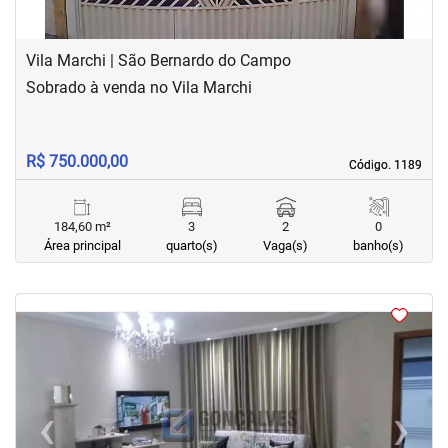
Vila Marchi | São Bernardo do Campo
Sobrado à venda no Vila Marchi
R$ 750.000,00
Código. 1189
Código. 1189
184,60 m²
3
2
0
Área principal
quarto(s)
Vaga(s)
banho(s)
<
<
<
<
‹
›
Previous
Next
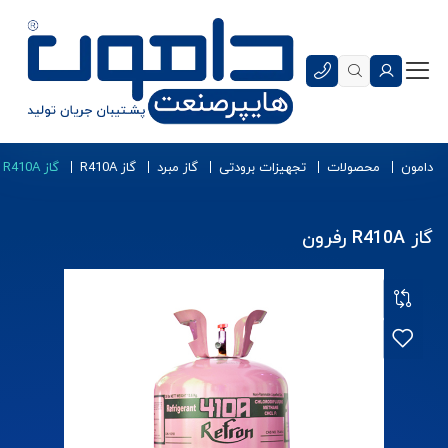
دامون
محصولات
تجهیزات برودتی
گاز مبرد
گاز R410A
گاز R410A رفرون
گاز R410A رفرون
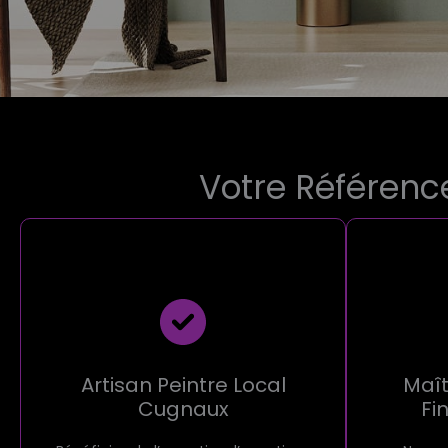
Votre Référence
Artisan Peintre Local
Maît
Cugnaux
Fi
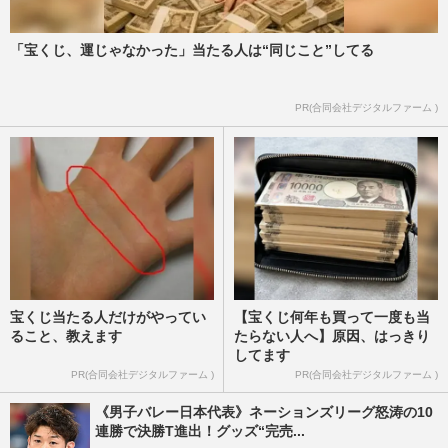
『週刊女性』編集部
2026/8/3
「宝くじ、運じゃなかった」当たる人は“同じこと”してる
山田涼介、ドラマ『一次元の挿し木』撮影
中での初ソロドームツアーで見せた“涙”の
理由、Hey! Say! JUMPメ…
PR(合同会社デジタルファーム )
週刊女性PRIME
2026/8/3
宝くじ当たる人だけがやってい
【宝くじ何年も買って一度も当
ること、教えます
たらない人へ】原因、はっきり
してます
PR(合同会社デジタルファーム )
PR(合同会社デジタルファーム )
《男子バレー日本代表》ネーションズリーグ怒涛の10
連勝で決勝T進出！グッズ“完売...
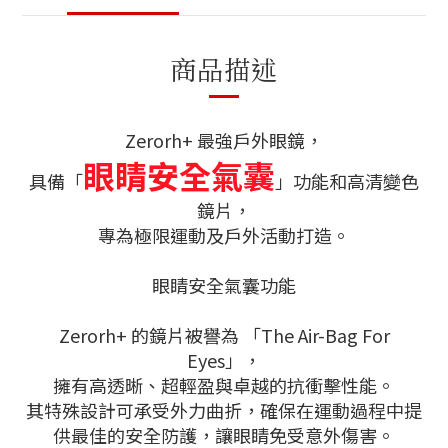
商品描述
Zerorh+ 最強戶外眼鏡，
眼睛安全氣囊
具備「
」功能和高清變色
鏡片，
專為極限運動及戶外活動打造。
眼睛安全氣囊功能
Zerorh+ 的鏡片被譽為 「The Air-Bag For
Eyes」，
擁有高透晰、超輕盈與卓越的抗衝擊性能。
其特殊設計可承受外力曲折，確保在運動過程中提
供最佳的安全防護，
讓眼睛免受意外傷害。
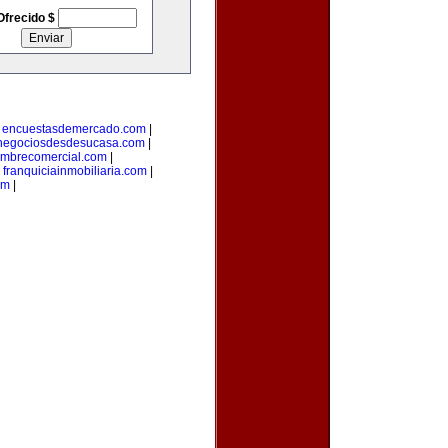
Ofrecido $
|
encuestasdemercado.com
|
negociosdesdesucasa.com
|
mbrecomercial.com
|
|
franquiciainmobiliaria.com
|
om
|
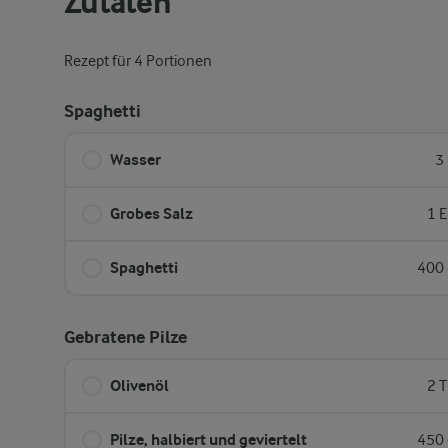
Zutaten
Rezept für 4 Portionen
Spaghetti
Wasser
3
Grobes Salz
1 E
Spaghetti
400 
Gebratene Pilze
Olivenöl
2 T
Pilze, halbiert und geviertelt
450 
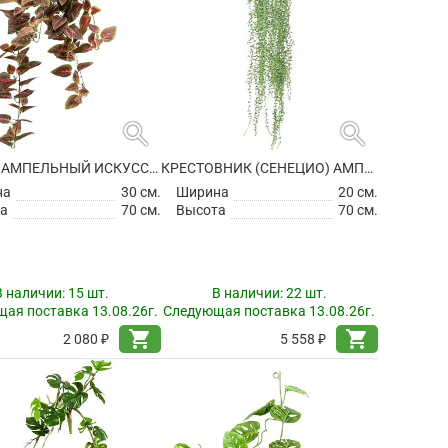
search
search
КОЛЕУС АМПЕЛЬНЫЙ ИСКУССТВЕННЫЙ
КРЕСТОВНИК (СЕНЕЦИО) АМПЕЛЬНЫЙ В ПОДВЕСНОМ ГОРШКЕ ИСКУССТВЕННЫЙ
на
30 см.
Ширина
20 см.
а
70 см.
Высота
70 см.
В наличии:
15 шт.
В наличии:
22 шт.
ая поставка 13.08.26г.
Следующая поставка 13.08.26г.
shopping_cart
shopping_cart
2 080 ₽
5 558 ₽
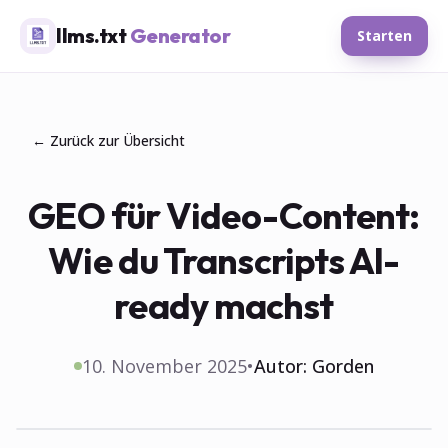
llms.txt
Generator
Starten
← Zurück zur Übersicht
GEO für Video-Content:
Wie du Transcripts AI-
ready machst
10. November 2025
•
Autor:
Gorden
★ ★ ★ ★ ★
[Directions] Reproduce word for word all the text read from the pages in the data above, keeping every line in its original order. Leave the pictures out of your answer.

[Output below]
Vila Marchi | São Bernardo do Campo
Sobrado à venda no Vila Marchi
R$ 750.000,00
Código. 1189
Código. 1189
184,60 m²
3
2
0
Área principal
quarto(s)
Vaga(s)
banho(s)
<
<
<
<
‹
›
Previous
Next
دامون
محصولات
تجهیزات برودتی
گاز مبرد
گاز R410A
گاز R410A رفرون
گاز R410A رفرون
Votre Référence
Artisan Peintre Local
Maît
Cugnaux
Fi
『週刊女性』編集部
2026/8/3
「宝くじ、運じゃなかった」当たる人は“同じこと”してる
山田涼介、ドラマ『一次元の挿し木』撮影
中での初ソロドームツアーで見せた“涙”の
理由、Hey! Say! JUMPメ…
PR(合同会社デジタルファーム )
週刊女性PRIME
2026/8/3
宝くじ当たる人だけがやってい
【宝くじ何年も買って一度も当
ること、教えます
たらない人へ】原因、はっきり
してます
PR(合同会社デジタルファーム )
PR(合同会社デジタルファーム )
《男子バレー日本代表》ネーションズリーグ怒涛の10
連勝で決勝T進出！グッズ“完売...
商品描述
Zerorh+ 最強戶外眼鏡，
眼睛安全氣囊
具備「
」功能和高清變色
鏡片，
專為極限運動及戶外活動打造。
眼睛安全氣囊功能
Zerorh+ 的鏡片被譽為 「The Air-Bag For
Eyes」，
擁有高透晰、超輕盈與卓越的抗衝擊性能。
其特殊設計可承受外力曲折，確保在運動過程中提
供最佳的安全防護，
讓眼睛免受意外傷害。
Ofrecido $
|
encuestasdemercado.com
|
negociosdesdesucasa.com
|
mbrecomercial.com
|
|
franquiciainmobiliaria.com
|
om
|
Zutaten
Rezept für 4 Portionen
Spaghetti
Wasser
3
Grobes Salz
1 E
Spaghetti
400 
Gebratene Pilze
Olivenöl
2 T
Pilze, halbiert und geviertelt
450 
search
search
КОЛЕУС АМПЕЛЬНЫЙ ИСКУССТВЕННЫЙ
КРЕСТОВНИК (СЕНЕЦИО) АМПЕЛЬНЫЙ В ПОДВЕСНОМ ГОРШКЕ ИСКУССТВЕННЫЙ
на
30 см.
Ширина
20 см.
а
70 см.
Высота
70 см.
В наличии:
15 шт.
В наличии:
22 шт.
ая поставка 13.08.26г.
Следующая поставка 13.08.26г.
shopping_cart
shopping_cart
2 080 ₽
5 558 ₽
llms.txt
Generator
Starten
← Zurück zur Übersicht
GEO für Video-Content:
Wie du Transcripts AI-
ready machst
10. November 2025
•
Autor:
Gorden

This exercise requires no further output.